[The task]
Starting at the line that contains "Work Phone |", quote each line exactly through the last line of the entries, both included.
***** Records for processing *****
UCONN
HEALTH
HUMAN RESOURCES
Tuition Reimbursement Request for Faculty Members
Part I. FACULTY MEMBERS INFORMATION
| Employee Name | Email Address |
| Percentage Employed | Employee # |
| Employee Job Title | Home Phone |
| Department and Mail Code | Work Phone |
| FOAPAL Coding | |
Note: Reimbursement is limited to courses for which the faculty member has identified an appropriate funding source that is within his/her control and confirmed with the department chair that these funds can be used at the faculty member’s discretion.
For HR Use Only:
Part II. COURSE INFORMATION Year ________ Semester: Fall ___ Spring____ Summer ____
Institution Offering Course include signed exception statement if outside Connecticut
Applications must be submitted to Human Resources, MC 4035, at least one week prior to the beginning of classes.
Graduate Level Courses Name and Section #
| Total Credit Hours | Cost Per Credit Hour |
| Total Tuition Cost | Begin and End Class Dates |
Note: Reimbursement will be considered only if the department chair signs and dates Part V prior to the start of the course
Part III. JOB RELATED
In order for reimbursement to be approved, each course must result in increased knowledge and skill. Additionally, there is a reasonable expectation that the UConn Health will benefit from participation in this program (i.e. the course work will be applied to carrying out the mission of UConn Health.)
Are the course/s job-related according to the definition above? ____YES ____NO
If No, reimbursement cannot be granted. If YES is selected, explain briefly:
*****
[Response to this exercise]
| Department and Mail Code | Work Phone |
| FOAPAL Coding | |
Note: Reimbursement is limited to courses for which the faculty member has identified an appropriate funding source that is within his/her control and confirmed with the department chair that these funds can be used at the faculty member’s discretion.
For HR Use Only:
Part II. COURSE INFORMATION Year ________ Semester: Fall ___ Spring____ Summer ____
Institution Offering Course include signed exception statement if outside Connecticut
Applications must be submitted to Human Resources, MC 4035, at least one week prior to the beginning of classes.
Graduate Level Courses Name and Section #
| Total Credit Hours | Cost Per Credit Hour |
| Total Tuition Cost | Begin and End Class Dates |
Note: Reimbursement will be considered only if the department chair signs and dates Part V prior to the start of the course
Part III. JOB RELATED
In order for reimbursement to be approved, each course must result in increased knowledge and skill. Additionally, there is a reasonable expectation that the UConn Health will benefit from participation in this program (i.e. the course work will be applied to carrying out the mission of UConn Health.)
Are the course/s job-related according to the definition above? ____YES ____NO
If No, reimbursement cannot be granted. If YES is selected, explain briefly:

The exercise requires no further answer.